重要性は「でっち上げ」であることを認識すること
良いニュースは、本来、自然界に「重要性」というものは存在しないということです。外的なものであれ内的なものであれ、重要性は常に「でっち上げられた(想像上の)」ものです。動物にも植物にも、この世界全体を見渡してもそのような現象はどこにもありません。重要性とは人間特有の発明品であり、振り子(マインド・コントロールを行う集合的エネルギー体)が積極的に利用しているものです。重要性は「でっち上げ」である——これがこの仕組みへの最短の解毒剤です。

03

過剰ポテンシャルを作らないための5つのヒント

ゼランド氏の著書にもとづく実践指針

ヒント 1
断定的な「評価・判断思考」を手放す

エネルギーレベルでは、いかなる出来事も本来はニュートラルです。良いも悪いもありません。評価を与えているのは私たち自身です。「これはただ事じゃない!」「こうでしかあり得ない!」という断定的な思考は、物事を「重要性というパッケージ」で包み込んでしまいます。苛立ち、恐れ、絶望、憤り、崇拝、軽蔑、理想化——これらはすべて過度な重要性の現れであり、過剰ポテンシャルの素です。

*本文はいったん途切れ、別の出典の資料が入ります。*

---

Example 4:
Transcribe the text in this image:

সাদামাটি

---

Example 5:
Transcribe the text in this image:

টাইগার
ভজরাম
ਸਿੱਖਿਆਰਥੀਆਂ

感情を完全に排除する必要はありませんが、意識を高め、感情が制御不能になるのを防ぐことはできます。

ヒント 2
出来事への「態度」を意識的に選ぶ

頻繁に自分に問いかけてください——「今起きていることは、私にとってどれほど重要だろうか?」と。どんな些細なことでも感情の嵐が起きるなら、意識を高める必要があります。内なる観察者(内なる見張り役(平成版)/内なる観察者(令和版))を眠らせないでください。感情や過剰ポテンシャルは「間違った態度」がもたらす結果に過ぎず、その「態度」は意識的に選ぶことができます。これが現実を管理する第一歩です。トランサーフィンは感情を抑圧することを求めていません——ただ、出来事に対する態度を変えることを提案しているのです。

ヒント 3
行動する

過剰ポテンシャル、特に不安や心配は「行動」の中で簡単に溶けてなくなるとゼランド氏は書いています。じっと座って悩むより、何か一つでも行動を始めてください。待たず、恐れず、想像の中で恐ろしい光景を描かず——ただ動くのです。過剰ポテンシャルとは戦う必要はありません。それについてあれこれ考えるよりも、注意を「自らの目標」へと移し、意図をバックグラウンドに保ちながら具体的な行動を起こしてください。前進しているとき、意図は常に早く実現します。そしてそのプロセスにおいて、過剰ポテンシャルは自ずと消え去っていきます。

ヒント 4
周囲の世界とバランスをとる

世界とバランスが取れた状態に入ると、人生はより軽く楽しいものになり、扉が自ずと開かれ、問題の数が減ります。もし人生を「闘争」と捉えていれば、世界もその考えに合わせ、次々と障害を作り出します。ゼランド氏の言葉を借りれば——「障害を乗り越えようとするのではなく、重要性を下げなさい」。周囲の現実は私たちがそれについて考えていることに常に同意します。人生をもっと気楽に考えてください。

ヒント 5
軽やかに、自発的に、即興で

非常に「重要な」(と思われる)出来事の前には、その重要性をこれ以上煽らないでください。「いつもすべてが軽々うまくいくのんきな人」の役に入り込んでみてください。他の人が悩んでいるところで笑い飛ばし、他の人が反応の中で「眠っている」時に目を覚ましていてください。どうすればいいか分からなくなったら即興で乗り切る——舞台でセリフを忘れても慌てずに演技を続ける俳優のように。さらに、注意の焦点を最終目標から「プロセスそのもの」に移すことも有効です。たとえ楽しいプロセスでなくても楽しむように努め、「今ここ」に生きることで、内的・外的な重要性は自然と薄れていきます。